Other funny moments:
- Raj rocking out super hardcore to “Under the Bridge,” a song we all know should be way more toned down than that.
- “Why else would you grow a pancreas in a teenage gibbon?” – Beverly, about Leonard’s sister’s research
- Sheldon’s response to Bev’s outing of Howard and Raj’s “ersatz homosexual relationship:” “You went to the comic book store without me?”
- Bev and Sheldon doing karaoke, which is one of the most terrifyingly funny things I’ve seen on this show. Knowing how well Baranski can actually sing, doing so that badly must have been quite the exercise for her.
This is going to continue being the one show on which my wife and I disagree, because while I really dig Christine Baranski – I was a huge fan of Cybill – I found almost every moment she was onscreen completely obnoxious. There’s funny annoying and then there’s annoying annoying, and I’m not sure if Chuck Lorre and his writers know the difference. I’m willing to give her the benefit of the doubt, that this is just such a strange sitcom world to enter, but I think most of the laughs had to do with Baranski herself and not the cliché bullshit lines that she was fed.

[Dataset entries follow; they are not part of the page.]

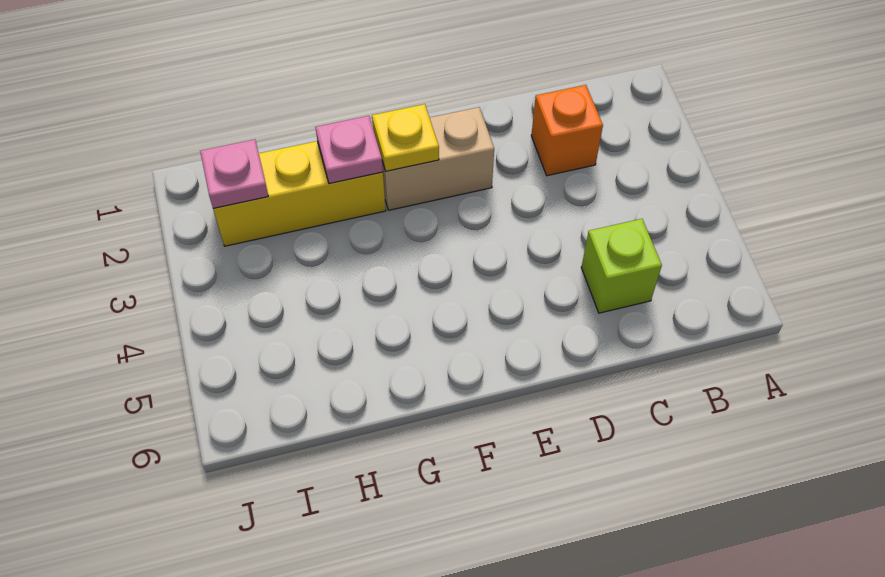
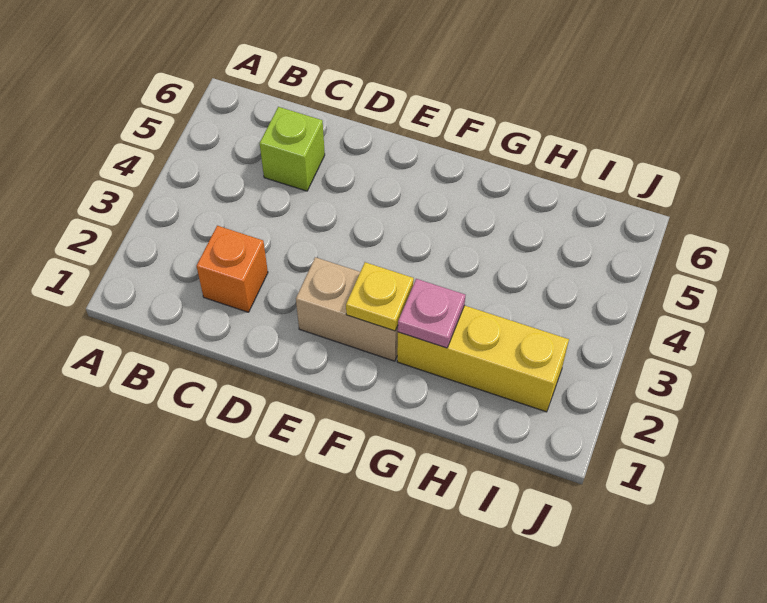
pink plate I2 level 2 -> none

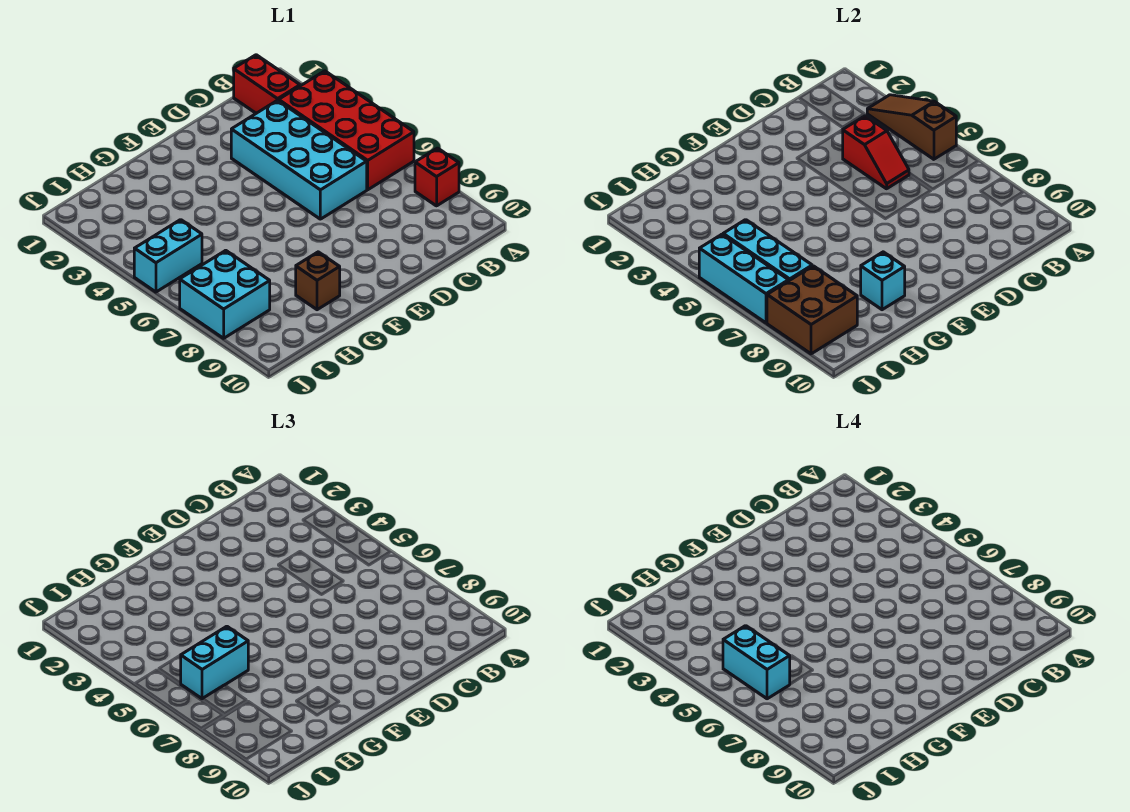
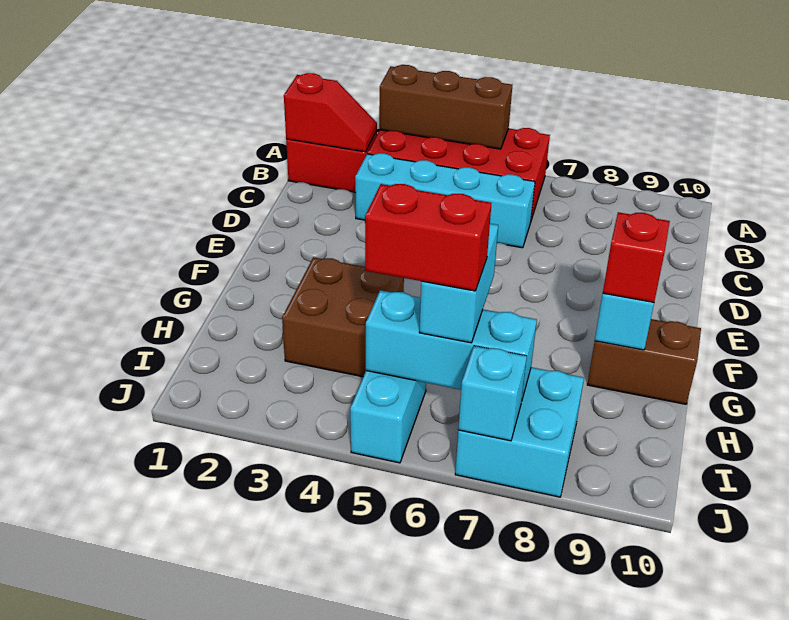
brown slope A3:A5 level 2 top 5 -> brown brick A3:A5 level 2
red brick A8 level 1 -> red brick G9 level 3
cyan brick C3:D6 level 1 -> cyan brick C3:C6 level 1
red slope C4:C5 level 2 top 4 -> red slope B1:B2 level 2 top 1
brown brick G9 level 1 -> brown brick G9:G10 level 1
cyan brick I5:I6 level 4 -> red brick I5:I6 level 4
brown brick I8:J9 level 2 -> brown brick G3:H4 level 1
cyan brick J5:J7 level 2 -> cyan brick J7 level 2

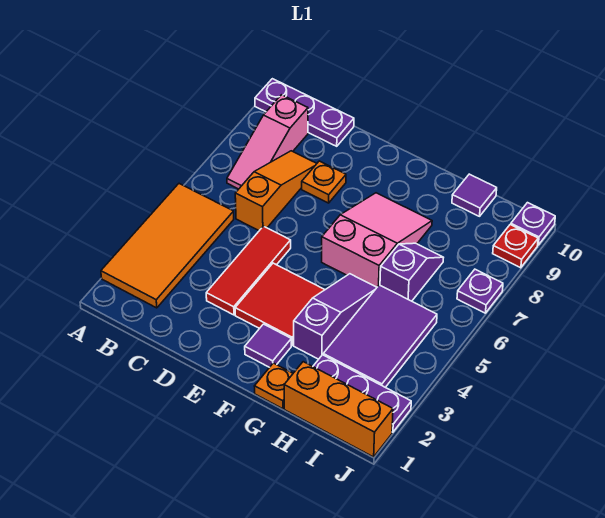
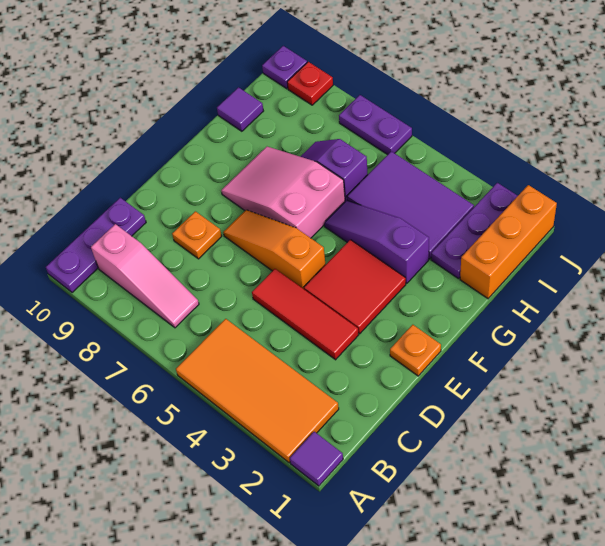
orange slope C6:C8 level 1 top 6 -> orange slope E5:E7 level 1 top 5
purple tile F2 level 1 -> purple tile A1 level 1
orange plate G1 level 1 -> orange plate E1 level 1
purple plate J7 level 1 -> purple plate J6:J7 level 1

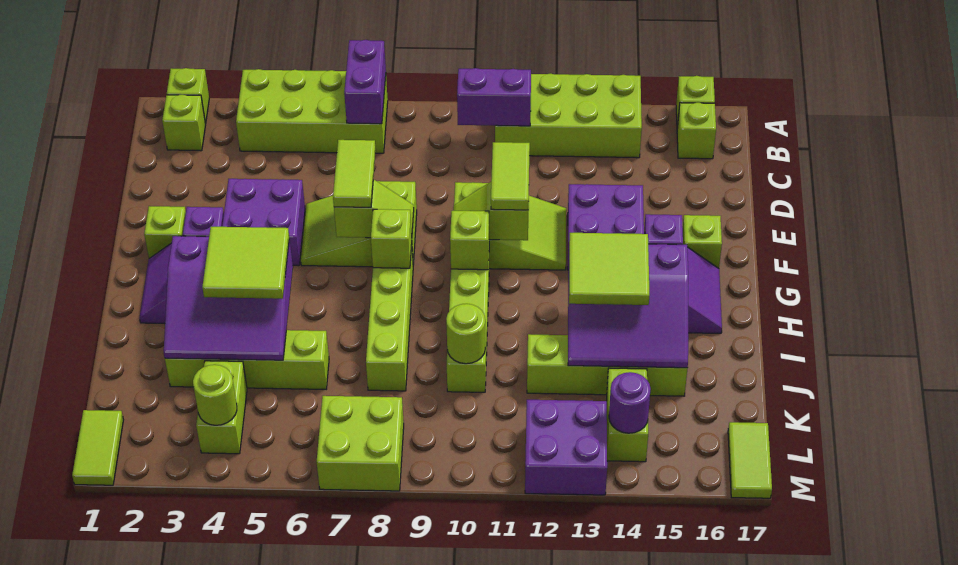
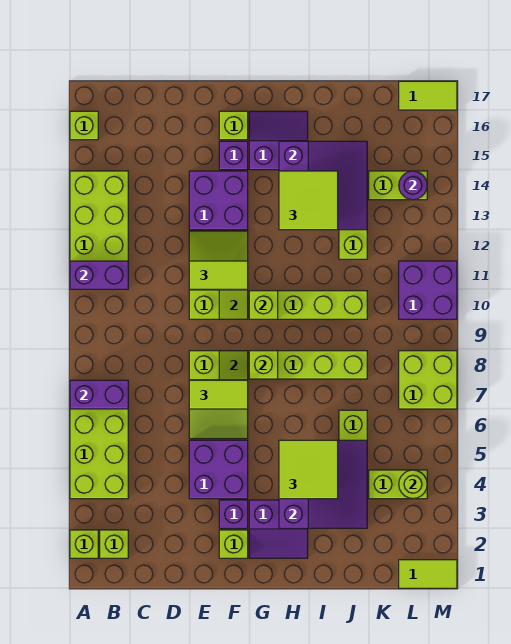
purple brick B10:B11 level 2 -> purple brick A11:B11 level 2
lime brick B16 level 1 -> none
lime round brick J10 level 2 -> none
purple brick L12:M13 level 1 -> purple brick L10:M11 level 1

On the other hand, I really liked the Leonard-Penny story, that their relationship has advanced enough that him getting kicked out of her bed isn’t such a big deal anymore – it would have been last season – and that they’ve become good enough friends to just get over bizarre drunken incidents. Or, in other words, I felt like Leonard was actually a character tonight and not just the straight man to Jim Parsons’ lunacy that he usually is.